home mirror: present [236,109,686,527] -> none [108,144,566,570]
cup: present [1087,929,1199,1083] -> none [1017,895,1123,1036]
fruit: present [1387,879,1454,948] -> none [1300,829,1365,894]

* * *

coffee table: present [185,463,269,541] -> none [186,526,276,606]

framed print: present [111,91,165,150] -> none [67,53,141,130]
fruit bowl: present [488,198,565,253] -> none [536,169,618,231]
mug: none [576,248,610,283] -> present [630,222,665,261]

---

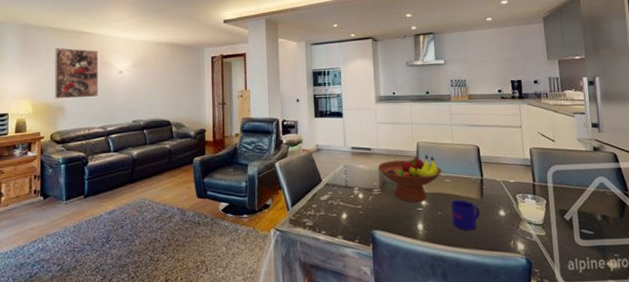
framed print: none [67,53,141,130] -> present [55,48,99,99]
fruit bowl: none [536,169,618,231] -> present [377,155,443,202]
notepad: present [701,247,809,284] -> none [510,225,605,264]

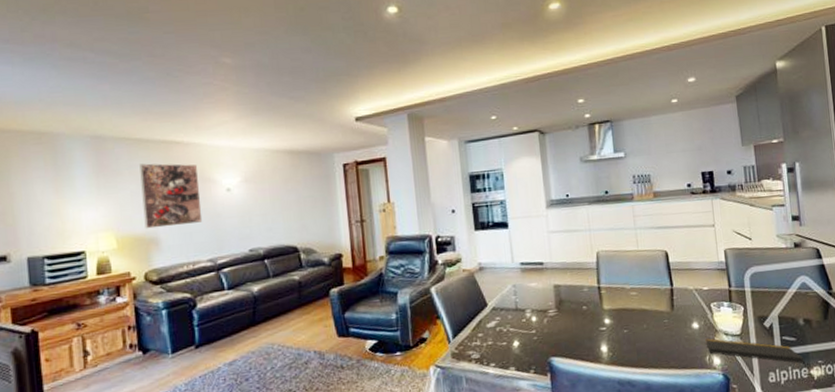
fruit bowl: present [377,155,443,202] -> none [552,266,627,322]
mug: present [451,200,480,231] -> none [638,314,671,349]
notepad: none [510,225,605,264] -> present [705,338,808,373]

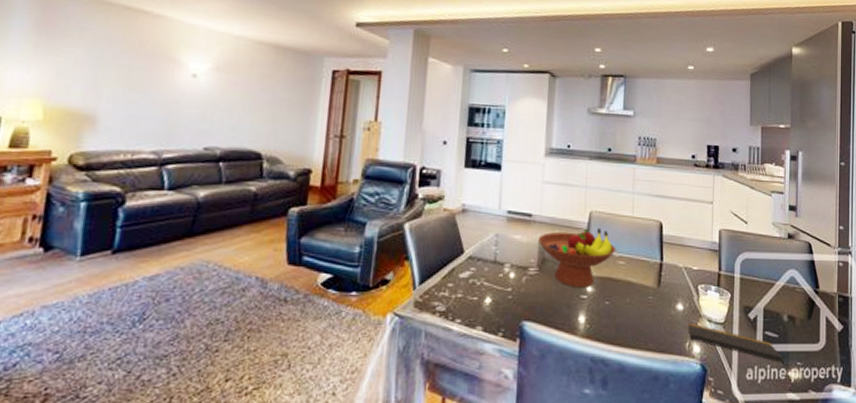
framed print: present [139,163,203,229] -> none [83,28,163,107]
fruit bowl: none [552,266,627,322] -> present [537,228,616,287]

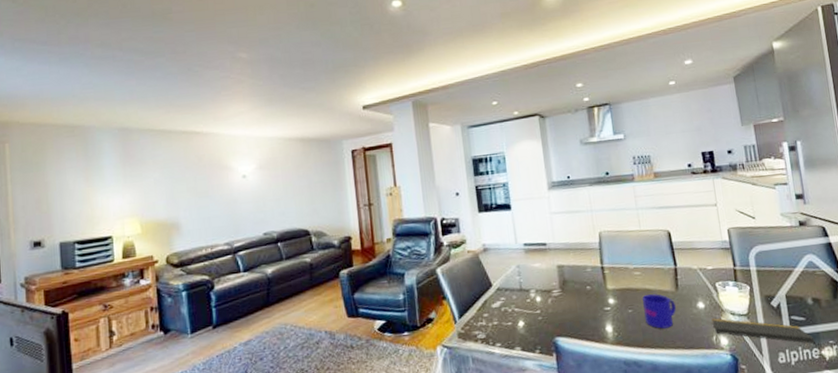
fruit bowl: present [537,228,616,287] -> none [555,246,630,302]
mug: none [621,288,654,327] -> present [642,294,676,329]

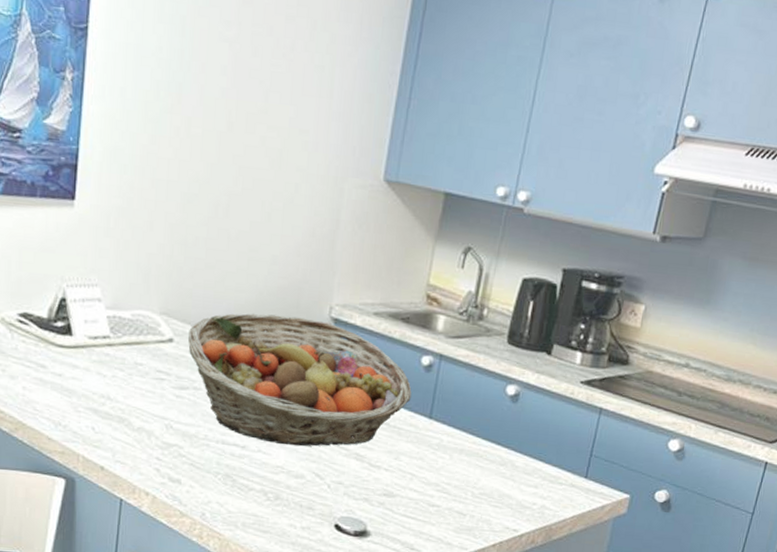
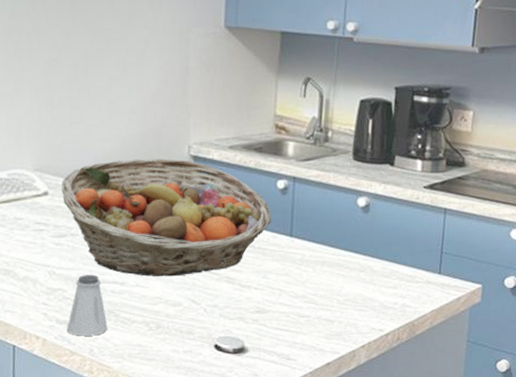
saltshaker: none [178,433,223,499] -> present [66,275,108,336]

■ **TASK REQUIREMENTS**
In the material above, find every line that has the string "print" and pull those lines out.

■ **TASK SOLUTION**
framed print: present [111,91,165,150] -> none [67,53,141,130]
framed print: none [67,53,141,130] -> present [55,48,99,99]
framed print: present [139,163,203,229] -> none [83,28,163,107]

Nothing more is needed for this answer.